By Laura Tate / Editor / Associate Publisher

The Public Works Commission is seeking bids to install six speed advisory signs on Pacific Coast Highway. This follows several years of local efforts to have the signs installed.

The signs, called V-Calm or Vehicle Calming Signs, would be installed at six different locations on the highway throughout the city of Malibu and would be solar powered.

Public Safety Planning Commissioner Carol Randall conducted a campaign that led to the approval of the signs four and a half years ago, however, red tape and lack of funding have held up installation of the signs. Randall’s son-in-law, Mark Osborne, was killed by a speeding driver while hosing off the family’s driveway on Pacific Coast Highway.

The federal government slated $150,000 to purchase and install the signs, but because of a bureaucratic process requiring several steps in processing the funding and installation, the project has been delayed.

The City Council on Monday will consider a resolution to front the funds and recoup its money at a later date. Monies would be taken from the General Fund so the sign project can be completed sooner. The staff recommendation is to approve the use of the General Funds to replace the Transportation Equity Act for the 21st Century funds.

The city had installed and tested one of six signs it purchased in 2004 at Pacific Coast Highway near Topanga Canyon Boulevard, but Caltrans had it removed because it did not adhere to the state transportation agency’s specifications.

The Speed Advisory Signs are but one of a few promised traffic safety projects that have been proposed for the city following fatal accidents.

In March of last year, the PCH Safety Taskforce Committee, led by Sen. Sheila Kuehl, had said that 26 “Share the Road” signs would be installed along the highway from Santa Monica to Point Mugu. The signs would remind drivers that bicyclists have a legal right to use the roadways. The reorganization of the PCH Safety Taskforce Committee and the proposal of the signs came after the deaths of two bicyclists who were hit by a catering truck while riding on Pacific Coast Highway in the fall of 2005. Scott Bleifer, 41, of Santa Monica, and Stanislav Ionav, 46, of Calabasas, were hit after they rode their bikes into the traffic lanes, trying to avoid construction barriers that blocked the shoulder of the highway.
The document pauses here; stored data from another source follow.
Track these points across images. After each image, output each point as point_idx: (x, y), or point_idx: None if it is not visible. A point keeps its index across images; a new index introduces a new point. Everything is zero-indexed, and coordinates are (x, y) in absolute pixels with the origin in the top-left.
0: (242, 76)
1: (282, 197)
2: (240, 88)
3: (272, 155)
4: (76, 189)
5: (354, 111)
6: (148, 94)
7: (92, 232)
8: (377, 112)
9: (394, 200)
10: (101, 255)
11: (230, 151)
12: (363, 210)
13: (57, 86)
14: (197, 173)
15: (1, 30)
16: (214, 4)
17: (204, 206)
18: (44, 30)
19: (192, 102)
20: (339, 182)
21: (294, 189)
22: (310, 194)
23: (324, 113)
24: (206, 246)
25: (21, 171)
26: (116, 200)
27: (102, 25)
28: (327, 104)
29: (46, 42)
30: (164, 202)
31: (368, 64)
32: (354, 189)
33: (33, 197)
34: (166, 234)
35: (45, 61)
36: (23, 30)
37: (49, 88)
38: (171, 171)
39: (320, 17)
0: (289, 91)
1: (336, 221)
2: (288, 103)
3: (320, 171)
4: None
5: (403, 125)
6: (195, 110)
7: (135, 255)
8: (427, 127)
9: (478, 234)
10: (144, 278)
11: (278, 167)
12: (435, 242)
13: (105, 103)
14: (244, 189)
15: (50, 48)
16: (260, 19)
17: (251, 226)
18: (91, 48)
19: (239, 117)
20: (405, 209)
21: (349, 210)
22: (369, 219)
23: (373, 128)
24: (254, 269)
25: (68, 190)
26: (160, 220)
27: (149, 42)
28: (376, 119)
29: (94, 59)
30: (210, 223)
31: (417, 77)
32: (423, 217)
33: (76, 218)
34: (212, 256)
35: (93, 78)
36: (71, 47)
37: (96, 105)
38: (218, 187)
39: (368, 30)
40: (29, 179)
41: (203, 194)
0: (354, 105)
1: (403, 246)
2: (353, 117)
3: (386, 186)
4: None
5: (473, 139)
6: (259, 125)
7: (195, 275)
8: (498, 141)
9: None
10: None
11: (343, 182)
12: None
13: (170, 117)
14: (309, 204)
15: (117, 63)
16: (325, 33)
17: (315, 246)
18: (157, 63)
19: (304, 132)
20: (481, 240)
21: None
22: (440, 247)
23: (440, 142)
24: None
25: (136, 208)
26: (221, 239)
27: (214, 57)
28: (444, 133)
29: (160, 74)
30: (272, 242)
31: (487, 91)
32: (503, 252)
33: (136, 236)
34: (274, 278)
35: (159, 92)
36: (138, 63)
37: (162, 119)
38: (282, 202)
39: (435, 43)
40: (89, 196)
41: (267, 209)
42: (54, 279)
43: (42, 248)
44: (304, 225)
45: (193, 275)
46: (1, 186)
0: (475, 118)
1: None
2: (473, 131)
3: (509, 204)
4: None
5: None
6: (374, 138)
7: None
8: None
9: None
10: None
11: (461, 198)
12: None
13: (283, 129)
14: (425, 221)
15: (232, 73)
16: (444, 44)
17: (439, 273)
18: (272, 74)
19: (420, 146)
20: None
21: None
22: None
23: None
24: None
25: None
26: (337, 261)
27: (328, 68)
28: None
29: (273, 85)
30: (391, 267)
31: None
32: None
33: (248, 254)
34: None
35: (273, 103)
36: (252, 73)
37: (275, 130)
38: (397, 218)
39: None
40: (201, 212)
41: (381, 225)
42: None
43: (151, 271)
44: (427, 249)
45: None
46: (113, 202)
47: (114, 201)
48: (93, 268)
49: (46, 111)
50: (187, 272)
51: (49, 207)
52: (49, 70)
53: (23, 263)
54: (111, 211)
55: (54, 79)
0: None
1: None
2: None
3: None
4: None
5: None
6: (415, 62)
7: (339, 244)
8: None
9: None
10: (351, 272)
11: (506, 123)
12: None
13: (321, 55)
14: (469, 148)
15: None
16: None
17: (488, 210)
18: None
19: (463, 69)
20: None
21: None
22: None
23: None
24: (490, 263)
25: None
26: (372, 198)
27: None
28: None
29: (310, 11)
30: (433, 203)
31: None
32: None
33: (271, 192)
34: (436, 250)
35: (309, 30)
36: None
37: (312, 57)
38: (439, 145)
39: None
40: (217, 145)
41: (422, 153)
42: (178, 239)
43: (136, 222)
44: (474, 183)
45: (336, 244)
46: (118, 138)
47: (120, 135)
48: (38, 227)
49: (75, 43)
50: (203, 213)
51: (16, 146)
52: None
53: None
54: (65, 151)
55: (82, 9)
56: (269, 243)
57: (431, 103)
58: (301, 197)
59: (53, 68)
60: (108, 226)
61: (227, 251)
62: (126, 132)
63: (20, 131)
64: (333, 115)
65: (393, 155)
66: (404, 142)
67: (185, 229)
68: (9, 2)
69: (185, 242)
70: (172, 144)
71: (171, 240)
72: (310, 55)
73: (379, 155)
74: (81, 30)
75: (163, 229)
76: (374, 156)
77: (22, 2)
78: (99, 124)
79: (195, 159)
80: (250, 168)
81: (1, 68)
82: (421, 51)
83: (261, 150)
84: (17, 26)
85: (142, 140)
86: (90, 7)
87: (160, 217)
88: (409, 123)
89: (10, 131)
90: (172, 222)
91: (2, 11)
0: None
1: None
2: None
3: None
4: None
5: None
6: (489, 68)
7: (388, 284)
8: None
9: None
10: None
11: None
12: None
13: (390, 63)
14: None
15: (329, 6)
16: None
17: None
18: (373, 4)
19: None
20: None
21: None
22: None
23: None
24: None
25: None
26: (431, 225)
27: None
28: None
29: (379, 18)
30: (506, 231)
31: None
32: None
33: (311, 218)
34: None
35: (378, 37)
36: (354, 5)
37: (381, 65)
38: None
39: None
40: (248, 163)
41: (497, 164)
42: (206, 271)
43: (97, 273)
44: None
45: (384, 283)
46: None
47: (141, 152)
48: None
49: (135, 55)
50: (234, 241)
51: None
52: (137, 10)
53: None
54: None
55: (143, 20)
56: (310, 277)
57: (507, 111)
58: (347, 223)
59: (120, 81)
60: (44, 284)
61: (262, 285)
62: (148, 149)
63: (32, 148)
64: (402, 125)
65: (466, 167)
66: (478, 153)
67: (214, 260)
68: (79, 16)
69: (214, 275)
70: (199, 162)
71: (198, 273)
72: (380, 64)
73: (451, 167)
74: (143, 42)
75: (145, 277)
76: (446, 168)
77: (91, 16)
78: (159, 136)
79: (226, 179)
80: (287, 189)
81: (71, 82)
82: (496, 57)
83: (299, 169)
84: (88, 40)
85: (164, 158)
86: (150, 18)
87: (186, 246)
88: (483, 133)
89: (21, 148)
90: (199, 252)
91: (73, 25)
Bicyclists are allowed by law to use a traffic lane as long as they keep as far to the right as possible.

Granville “Bow” Bowman, Malibu’s special projects engineer, said the Share the Road signs have been discussed and negotiations are taking place among bicyclists, Caltrans and the city on wording for the signs.
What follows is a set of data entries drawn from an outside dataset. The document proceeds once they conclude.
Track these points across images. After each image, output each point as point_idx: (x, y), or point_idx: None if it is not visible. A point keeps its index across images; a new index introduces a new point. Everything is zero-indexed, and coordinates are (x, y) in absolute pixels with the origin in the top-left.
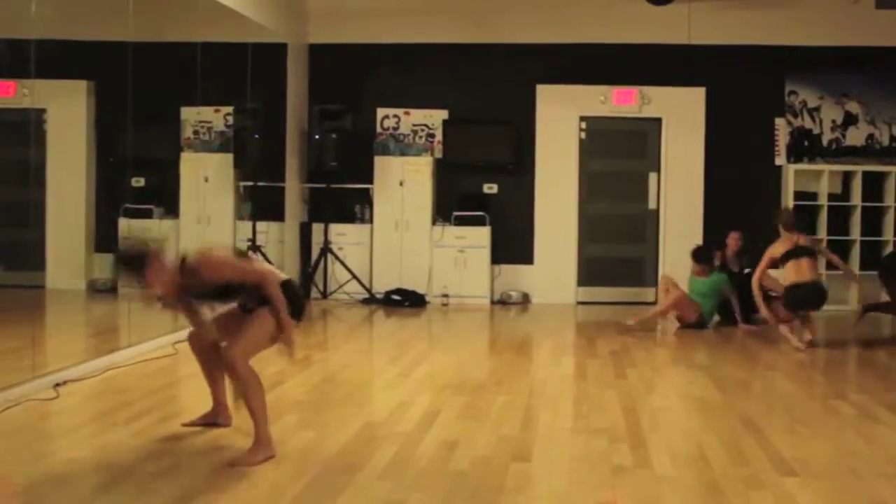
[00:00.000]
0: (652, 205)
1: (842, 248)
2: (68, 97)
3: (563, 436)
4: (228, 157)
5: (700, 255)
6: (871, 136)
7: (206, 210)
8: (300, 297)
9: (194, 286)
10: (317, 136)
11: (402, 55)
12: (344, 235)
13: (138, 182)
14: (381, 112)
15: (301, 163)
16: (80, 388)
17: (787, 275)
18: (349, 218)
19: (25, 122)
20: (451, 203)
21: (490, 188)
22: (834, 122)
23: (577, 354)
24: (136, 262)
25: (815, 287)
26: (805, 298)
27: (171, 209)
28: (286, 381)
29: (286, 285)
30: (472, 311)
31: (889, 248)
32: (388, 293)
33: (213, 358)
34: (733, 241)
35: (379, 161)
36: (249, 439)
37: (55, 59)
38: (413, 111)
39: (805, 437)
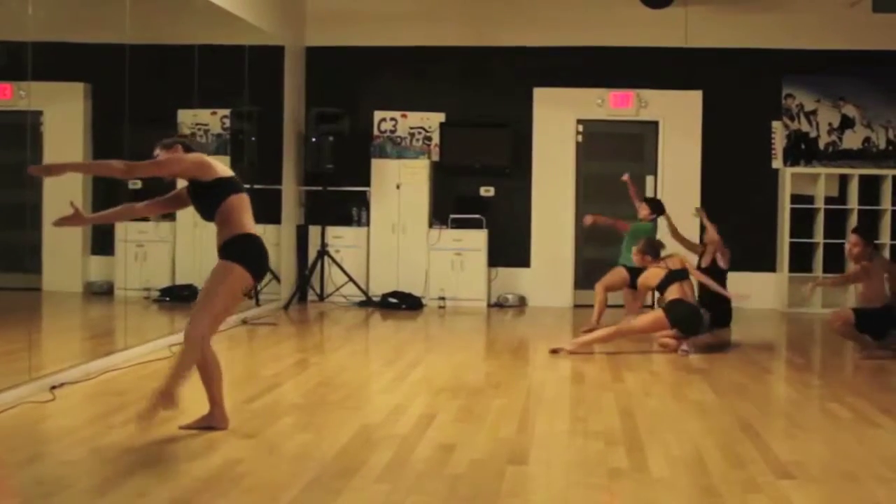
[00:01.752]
0: None
1: (838, 252)
2: (65, 99)
3: (559, 439)
4: (225, 160)
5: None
6: (867, 140)
7: None
8: (262, 254)
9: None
10: (314, 139)
11: (400, 58)
12: (341, 238)
13: (135, 185)
14: (378, 115)
15: (298, 165)
16: (76, 391)
17: (671, 296)
18: (346, 221)
19: (22, 124)
20: (448, 206)
21: (487, 191)
22: (830, 125)
23: (574, 357)
24: (169, 143)
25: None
26: (686, 318)
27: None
28: (283, 383)
29: (249, 238)
30: (468, 314)
31: (886, 252)
32: (385, 296)
33: (210, 359)
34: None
35: (376, 164)
36: (246, 441)
37: (52, 62)
38: (410, 114)
39: (802, 441)
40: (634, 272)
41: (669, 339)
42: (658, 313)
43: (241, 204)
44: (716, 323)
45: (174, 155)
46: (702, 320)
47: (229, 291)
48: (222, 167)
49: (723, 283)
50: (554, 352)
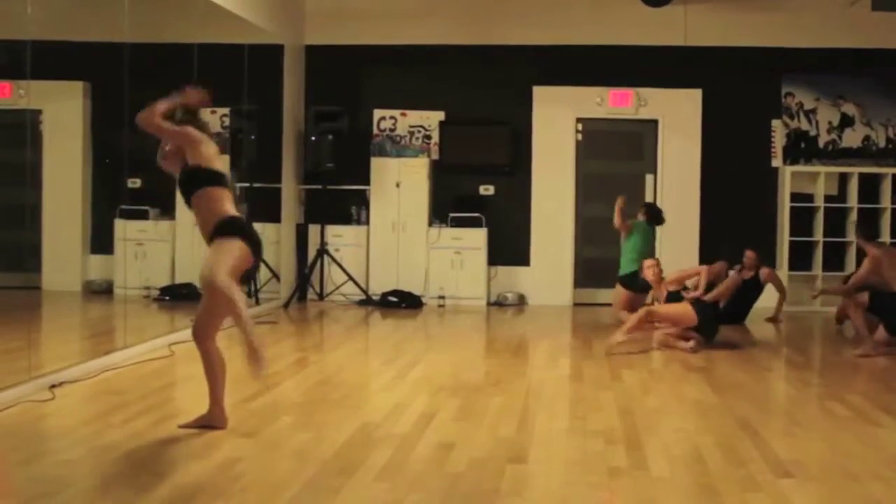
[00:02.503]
0: None
1: (837, 250)
2: (64, 98)
3: (559, 437)
4: (225, 159)
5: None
6: (867, 138)
7: None
8: (254, 231)
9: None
10: (313, 138)
11: (399, 57)
12: (340, 237)
13: (134, 183)
14: (377, 113)
15: (297, 164)
16: (76, 390)
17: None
18: (346, 219)
19: (21, 123)
20: (448, 204)
21: (486, 190)
22: (830, 123)
23: (574, 356)
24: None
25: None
26: (710, 322)
27: (167, 211)
28: (283, 382)
29: (238, 219)
30: (468, 313)
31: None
32: (385, 295)
33: (215, 357)
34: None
35: (375, 162)
36: (246, 441)
37: (51, 60)
38: (410, 112)
39: (801, 439)
40: (630, 280)
41: (670, 337)
42: (687, 307)
43: (222, 195)
44: (732, 320)
45: (182, 127)
46: (718, 327)
47: (226, 252)
48: (214, 159)
49: (757, 295)
50: (615, 346)
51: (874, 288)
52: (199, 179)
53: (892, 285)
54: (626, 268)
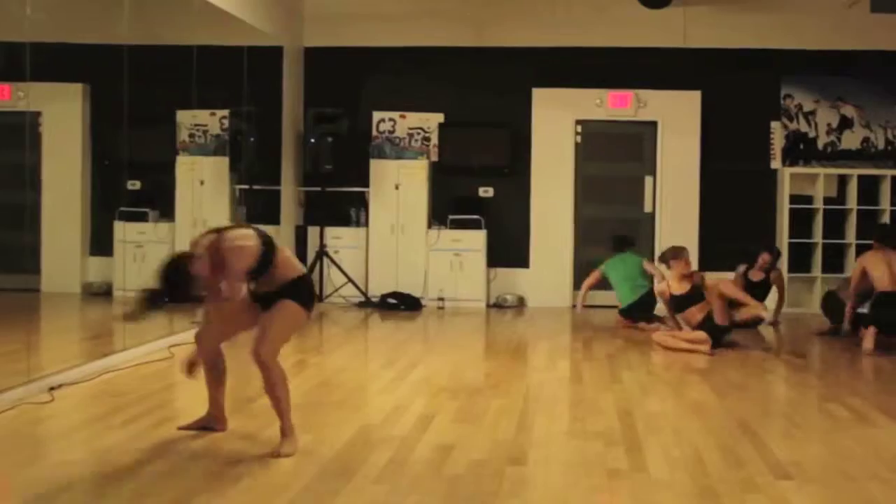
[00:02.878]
0: (647, 208)
1: (837, 252)
2: (63, 100)
3: (558, 439)
4: (224, 161)
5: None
6: (866, 140)
7: (201, 213)
8: (313, 293)
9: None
10: (312, 140)
11: (398, 59)
12: (340, 239)
13: (134, 185)
14: (376, 115)
15: (297, 166)
16: (75, 392)
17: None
18: (345, 221)
19: (20, 125)
20: (447, 206)
21: (486, 192)
22: (829, 125)
23: (573, 358)
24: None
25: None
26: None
27: (167, 213)
28: None
29: (302, 280)
30: (467, 315)
31: None
32: (384, 296)
33: (218, 360)
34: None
35: (374, 164)
36: (245, 442)
37: (50, 62)
38: (409, 114)
39: (800, 441)
40: (630, 312)
41: (673, 339)
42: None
43: (282, 255)
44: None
45: (232, 259)
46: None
47: (291, 325)
48: (252, 239)
49: (765, 296)
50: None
51: (867, 294)
52: (266, 262)
53: (876, 284)
54: (626, 300)
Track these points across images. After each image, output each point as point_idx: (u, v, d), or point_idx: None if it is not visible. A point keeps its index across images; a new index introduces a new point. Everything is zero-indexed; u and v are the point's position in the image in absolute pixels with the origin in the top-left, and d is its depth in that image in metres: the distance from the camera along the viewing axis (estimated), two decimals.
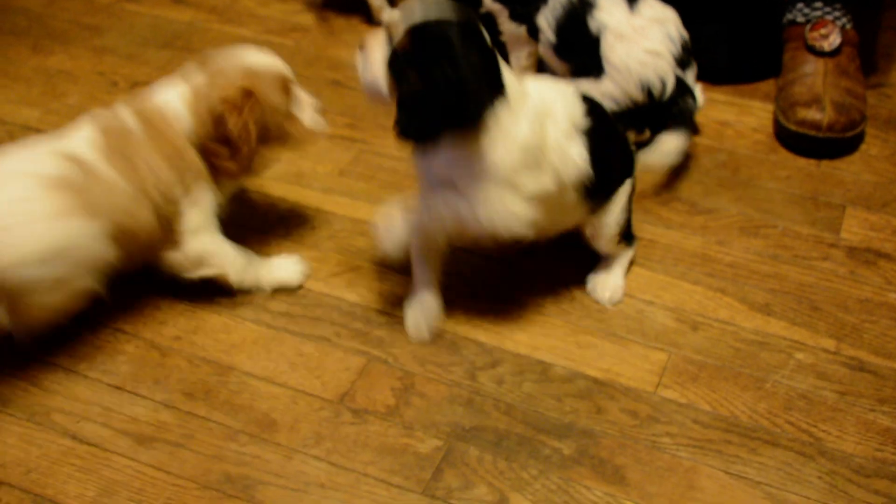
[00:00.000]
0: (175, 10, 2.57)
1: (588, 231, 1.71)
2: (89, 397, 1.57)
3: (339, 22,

Another safety sore spot for some residents is the long awaited and contentious proposed installation of a traffic signal at Corral Canyon and Pacific Coast Highway, which has been the site of many accidents.

The Caltrans approval process has also held up this project.

In March of last year, city officials said they expected from Caltrans the approval of design plans for the traffic signal by May 2006. In September, Bowman said it was “a Caltrans situation” and that the agency did not have the funding for design and installation of the light. He said that’s why the city undertook funding the design process and had presented several alternatives to Caltrans.

In a telephone interview on Tuesday, Bowman confirmed that Caltrans had approved a concept design for the signal, and it had received approval from several environmental agencies, as well. Bowman said he notified an engineer on Tuesday to begin with a final design, which he said he hopes to have finished by May. That’s not the last step, however. Caltrans must then approve the final design.

“We’re pushing [the project],” Bowman said, “and sometimes it feels like we’re pushing on a string.”

The project is estimated to cost in the mid $300,000s. Caltrans gave the city $120,000 and Congressman Brad Sherman helped fund $220,000 toward the project.